Estratto del documento =>
- - - - - - -
CASI, DUBBI E SOLUZIONI:

 

RUMOROSITA', ESALAZIONI E SALUTE: Siamo nel campo delle immissioni di rumore, displiplinato dall'art. 844 del codice civile. Il rumore costante  crea innegabilmente situazioni di fastidio, ostacola le relazioni sociali e impedisce il normale svolgimento delle attività creative e, non da ultimo, dei momenti di riposo. Le immissioni di rumore eccedenti la normale tollerabilità implicano di per sè una lesione del diritto alla salute intesa nel senso più ampio del diritto all'equilibrio e al benessere psicofisico. E' pertanto possibile ricorrere al giudice anche in via d'urgenza ( ex art. 700 c.p.c.) per richiedere che, previo accertamento dell'entità del rumore lamentato, venga ordinato al condominio di assumere i provvedimenti più idonei per eliminare, o se non altro fortemente attenuare, il rumore stesso.

ABUSIVISMO: È un atto o fatto commesso in violazione di norme di diritto urbanistico che può comportare l’applicazione, anche congiunta, di sanzioni amministrative, civili, fiscali e penali.
Sanzioni amministrative - La vigilanza sull’attività urbanistico-edilizia nel territorio comunale è esercitata dal Sindaco, al quale spetta perciò il compito di assicurare la rispondenza delle costruzioni alle prescrizioni urbanistiche vigenti ed alle modalità esecutive fissate nella concessione edilizia.
Il Sindaco, accertato un illecito urbanistico, ha il potere di ordinare l’immediata sospensione dei lavori, con effetto fino all’adozione dei provvedimenti sanzionatori definitivi che devono essere adottati e notificati entro 60 giorni dall’ordine di sospensione dei lavori; in caso contrario l’ordine del Sindaco perde efficacia. I provvedimenti sanzionatori definitivi sono correlati alle diverse ipotesi di illecito:
— opere eseguite in assenza di concessione edilizia: il Sindaco ingiunge la demolizione. Se il responsabile dell’abuso non provvede all’esecuzione dell’ordine e al ripristino dello stato dei luoghi nel termine di 90 giorni dall’ingiunzione, l’immobile (con la relativa area di sedime e con quella di pertinenza) è acquisito gratuitamente al patrimonio del Comune; segue, quindi, la demolizione a cura del Comune ma a spese del contravventore (salvo che l’opera possa essere utilizzata per prevalenti finalità pubbliche e non contrasti con rilevanti interessi urbanistici o ambientali);
— opere eseguite in totale difformità della concessione edilizia o con variazioni essenziali: il regime sanzionatorio amministrativo è sostanzialmente equiparato a quello delle opere totalmente abusive;
— opere eseguite in parziale difformità dalla concessione edilizia: il Sindaco ordina la demolizione assegnando un termine non superiore ai 120 giorni, scaduto il quale le opere sono demolite a cura del Comune.
- - - - - - -
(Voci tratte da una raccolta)
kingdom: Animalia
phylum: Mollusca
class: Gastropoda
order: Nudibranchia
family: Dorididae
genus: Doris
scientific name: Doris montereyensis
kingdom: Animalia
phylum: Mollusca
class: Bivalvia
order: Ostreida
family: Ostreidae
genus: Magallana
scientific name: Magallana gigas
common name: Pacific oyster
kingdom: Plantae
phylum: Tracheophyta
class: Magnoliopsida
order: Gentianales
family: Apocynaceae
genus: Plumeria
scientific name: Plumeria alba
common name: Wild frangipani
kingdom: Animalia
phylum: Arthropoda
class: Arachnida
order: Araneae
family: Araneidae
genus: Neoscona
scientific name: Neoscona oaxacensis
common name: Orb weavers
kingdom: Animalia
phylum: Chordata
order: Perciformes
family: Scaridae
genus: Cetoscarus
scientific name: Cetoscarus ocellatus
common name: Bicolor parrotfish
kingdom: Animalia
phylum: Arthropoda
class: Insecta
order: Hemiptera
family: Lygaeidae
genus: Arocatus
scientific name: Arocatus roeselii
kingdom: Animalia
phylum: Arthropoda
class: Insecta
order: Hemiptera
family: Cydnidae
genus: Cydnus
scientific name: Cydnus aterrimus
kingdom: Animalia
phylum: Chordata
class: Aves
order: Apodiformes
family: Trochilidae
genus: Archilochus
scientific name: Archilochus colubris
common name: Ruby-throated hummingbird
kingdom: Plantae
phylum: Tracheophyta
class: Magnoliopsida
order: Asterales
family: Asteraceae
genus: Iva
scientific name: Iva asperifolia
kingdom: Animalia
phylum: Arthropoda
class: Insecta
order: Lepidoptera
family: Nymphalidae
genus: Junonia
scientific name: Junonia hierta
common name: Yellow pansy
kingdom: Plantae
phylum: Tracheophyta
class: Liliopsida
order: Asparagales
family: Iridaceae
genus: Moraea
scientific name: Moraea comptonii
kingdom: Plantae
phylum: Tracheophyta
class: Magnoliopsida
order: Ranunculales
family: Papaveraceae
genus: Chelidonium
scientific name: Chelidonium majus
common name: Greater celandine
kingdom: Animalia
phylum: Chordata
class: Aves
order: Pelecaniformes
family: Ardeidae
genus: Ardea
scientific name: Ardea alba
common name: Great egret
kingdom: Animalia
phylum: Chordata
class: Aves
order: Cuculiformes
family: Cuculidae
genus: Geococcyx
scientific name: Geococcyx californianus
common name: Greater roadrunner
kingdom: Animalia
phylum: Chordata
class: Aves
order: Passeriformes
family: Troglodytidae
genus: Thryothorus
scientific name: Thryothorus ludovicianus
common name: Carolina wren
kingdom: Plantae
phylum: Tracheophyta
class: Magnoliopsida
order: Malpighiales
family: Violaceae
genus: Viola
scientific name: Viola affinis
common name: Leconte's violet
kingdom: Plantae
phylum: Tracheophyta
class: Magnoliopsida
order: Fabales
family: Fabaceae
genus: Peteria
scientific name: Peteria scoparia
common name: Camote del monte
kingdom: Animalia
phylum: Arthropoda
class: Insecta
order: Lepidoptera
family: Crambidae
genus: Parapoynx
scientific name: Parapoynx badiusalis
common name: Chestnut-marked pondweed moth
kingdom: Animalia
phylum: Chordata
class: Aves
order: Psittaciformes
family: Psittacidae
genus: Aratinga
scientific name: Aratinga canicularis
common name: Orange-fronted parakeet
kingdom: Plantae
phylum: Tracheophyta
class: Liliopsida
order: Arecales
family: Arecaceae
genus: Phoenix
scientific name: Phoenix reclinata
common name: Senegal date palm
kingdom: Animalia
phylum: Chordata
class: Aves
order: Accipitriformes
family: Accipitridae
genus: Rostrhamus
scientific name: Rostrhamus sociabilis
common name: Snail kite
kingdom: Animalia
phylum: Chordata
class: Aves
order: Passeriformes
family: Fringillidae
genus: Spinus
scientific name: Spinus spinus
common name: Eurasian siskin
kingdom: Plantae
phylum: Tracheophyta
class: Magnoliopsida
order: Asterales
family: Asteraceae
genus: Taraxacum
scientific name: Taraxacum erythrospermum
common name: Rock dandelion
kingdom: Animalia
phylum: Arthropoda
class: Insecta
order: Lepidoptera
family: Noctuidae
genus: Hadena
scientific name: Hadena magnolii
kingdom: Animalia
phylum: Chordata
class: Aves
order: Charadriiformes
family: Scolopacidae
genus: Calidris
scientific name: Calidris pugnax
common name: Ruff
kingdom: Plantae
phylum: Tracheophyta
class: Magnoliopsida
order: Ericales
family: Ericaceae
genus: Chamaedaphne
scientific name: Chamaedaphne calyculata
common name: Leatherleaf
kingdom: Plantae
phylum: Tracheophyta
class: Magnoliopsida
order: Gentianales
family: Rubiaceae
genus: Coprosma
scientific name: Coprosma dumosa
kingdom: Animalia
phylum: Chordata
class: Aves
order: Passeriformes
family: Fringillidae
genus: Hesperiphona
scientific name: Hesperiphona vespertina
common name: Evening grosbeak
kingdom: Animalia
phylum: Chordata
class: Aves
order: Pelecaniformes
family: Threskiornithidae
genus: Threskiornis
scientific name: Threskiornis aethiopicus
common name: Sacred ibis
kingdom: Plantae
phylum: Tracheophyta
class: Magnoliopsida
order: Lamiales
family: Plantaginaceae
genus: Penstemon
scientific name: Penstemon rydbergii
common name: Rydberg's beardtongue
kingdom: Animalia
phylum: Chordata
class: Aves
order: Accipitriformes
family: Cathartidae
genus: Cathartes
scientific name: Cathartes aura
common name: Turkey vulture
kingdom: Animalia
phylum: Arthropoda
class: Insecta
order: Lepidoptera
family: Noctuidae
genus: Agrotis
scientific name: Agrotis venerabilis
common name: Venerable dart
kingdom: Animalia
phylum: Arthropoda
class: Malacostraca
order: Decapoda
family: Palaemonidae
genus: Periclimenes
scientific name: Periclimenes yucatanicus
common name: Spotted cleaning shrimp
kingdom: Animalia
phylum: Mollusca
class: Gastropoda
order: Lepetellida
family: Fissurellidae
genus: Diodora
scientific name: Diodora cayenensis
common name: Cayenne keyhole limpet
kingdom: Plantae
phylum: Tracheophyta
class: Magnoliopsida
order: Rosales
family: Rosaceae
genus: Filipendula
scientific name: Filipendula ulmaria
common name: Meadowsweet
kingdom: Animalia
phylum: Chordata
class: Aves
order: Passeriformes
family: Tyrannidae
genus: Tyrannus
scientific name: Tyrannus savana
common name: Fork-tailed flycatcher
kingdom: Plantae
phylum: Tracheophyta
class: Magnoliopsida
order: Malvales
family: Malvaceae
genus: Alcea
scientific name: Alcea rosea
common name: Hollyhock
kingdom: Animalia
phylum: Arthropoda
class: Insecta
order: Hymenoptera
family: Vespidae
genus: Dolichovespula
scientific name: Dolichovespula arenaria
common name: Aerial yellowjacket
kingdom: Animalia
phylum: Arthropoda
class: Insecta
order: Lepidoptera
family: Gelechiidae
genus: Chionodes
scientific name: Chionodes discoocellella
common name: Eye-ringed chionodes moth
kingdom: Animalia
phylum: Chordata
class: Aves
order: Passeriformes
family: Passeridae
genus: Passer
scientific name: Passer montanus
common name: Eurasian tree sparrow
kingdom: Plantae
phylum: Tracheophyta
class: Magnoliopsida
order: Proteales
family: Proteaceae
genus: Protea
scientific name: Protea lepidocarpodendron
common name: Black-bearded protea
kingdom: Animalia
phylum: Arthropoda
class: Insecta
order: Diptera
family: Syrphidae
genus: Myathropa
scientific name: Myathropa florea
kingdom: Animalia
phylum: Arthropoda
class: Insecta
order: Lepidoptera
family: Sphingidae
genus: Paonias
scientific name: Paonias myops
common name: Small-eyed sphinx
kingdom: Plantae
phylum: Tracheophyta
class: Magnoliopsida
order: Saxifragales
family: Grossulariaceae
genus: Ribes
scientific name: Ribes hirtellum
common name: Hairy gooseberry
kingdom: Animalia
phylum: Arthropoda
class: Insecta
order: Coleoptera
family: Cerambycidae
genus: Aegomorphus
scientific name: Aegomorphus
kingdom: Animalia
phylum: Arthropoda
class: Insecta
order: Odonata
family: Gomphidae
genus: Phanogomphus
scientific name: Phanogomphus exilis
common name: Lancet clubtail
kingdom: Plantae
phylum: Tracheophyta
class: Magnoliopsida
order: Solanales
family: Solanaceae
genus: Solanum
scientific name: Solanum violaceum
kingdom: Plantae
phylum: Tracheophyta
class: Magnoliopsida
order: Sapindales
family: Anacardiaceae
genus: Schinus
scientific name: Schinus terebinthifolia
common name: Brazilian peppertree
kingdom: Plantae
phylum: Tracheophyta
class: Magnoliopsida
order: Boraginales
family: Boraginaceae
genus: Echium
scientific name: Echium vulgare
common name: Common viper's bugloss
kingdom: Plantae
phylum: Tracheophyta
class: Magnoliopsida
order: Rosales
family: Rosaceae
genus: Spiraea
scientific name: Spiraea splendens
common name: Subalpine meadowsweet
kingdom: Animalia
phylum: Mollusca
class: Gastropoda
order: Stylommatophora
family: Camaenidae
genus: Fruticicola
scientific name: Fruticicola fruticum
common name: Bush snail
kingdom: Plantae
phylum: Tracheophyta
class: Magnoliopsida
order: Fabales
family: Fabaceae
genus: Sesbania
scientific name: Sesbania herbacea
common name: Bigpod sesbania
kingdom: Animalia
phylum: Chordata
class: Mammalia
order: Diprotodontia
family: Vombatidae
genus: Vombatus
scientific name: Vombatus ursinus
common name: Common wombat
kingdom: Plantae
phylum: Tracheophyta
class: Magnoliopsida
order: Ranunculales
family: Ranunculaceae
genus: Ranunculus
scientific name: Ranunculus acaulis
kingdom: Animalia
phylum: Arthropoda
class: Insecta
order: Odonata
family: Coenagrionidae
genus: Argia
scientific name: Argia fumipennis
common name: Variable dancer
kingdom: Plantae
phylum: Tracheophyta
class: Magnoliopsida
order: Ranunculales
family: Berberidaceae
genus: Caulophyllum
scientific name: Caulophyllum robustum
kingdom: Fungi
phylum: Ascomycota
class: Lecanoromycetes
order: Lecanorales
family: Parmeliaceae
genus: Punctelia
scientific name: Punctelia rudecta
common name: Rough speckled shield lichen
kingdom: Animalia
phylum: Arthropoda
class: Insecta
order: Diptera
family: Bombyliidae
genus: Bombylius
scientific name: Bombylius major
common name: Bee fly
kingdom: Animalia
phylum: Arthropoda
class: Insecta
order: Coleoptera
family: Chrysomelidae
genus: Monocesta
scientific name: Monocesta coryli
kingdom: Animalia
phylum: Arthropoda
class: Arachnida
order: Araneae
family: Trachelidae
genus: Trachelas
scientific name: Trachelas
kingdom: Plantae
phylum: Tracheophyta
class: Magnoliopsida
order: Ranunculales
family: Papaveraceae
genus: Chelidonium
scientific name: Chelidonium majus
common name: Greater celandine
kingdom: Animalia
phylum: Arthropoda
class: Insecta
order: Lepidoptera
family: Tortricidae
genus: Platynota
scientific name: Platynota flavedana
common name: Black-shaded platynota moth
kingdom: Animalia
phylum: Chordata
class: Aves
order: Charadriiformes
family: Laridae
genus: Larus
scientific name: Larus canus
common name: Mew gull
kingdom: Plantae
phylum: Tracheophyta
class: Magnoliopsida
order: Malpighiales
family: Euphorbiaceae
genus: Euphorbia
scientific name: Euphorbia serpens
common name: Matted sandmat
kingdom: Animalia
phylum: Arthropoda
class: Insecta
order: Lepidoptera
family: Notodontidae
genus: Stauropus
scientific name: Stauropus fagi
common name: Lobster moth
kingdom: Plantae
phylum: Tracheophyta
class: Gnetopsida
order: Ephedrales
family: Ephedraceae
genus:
- - - - - - -
Compiti richiesti =>
A. Elenchi i tipi di sanzioni che, secondo l'estratto del documento, possono essere applicate anche congiuntamente in caso di abusivismo.
B. Disponga come elenco numerato, tralasciando le righe vuote, tutte le righe delle voci, dalla riga che contiene "genus: Junonia" giù fino a quella che contiene "genus: Geococcyx", entrambe incluse.

Risposte per compito =>
A.
- Sanzioni amministrative
- Sanzioni civili
- Sanzioni fiscali
- Sanzioni penali

B.
1. genus: Junonia
2. scientific name: Junonia hierta
3. common name: Yellow pansy
4. kingdom: Plantae
5. phylum: Tracheophyta
6. class: Liliopsida
7. order: Asparagales
8. family: Iridaceae
9. genus: Moraea
10. scientific name: Moraea comptonii
11. kingdom: Plantae
12. phylum: Tracheophyta
13. class: Magnoliopsida
14. order: Ranunculales
15. family: Papaveraceae
16. genus: Chelidonium
17. scientific name: Chelidonium majus
18. common name: Greater celandine
19. kingdom: Animalia
20. phylum: Chordata
21. class: Aves
22. order: Pelecaniformes
23. family: Ardeidae
24. genus: Ardea
25. scientific name: Ardea alba
26. common name: Great egret
27. kingdom: Animalia
28. phylum: Chordata
29. class: Aves
30. order: Cuculiformes
31. family: Cuculidae
32. genus: Geococcyx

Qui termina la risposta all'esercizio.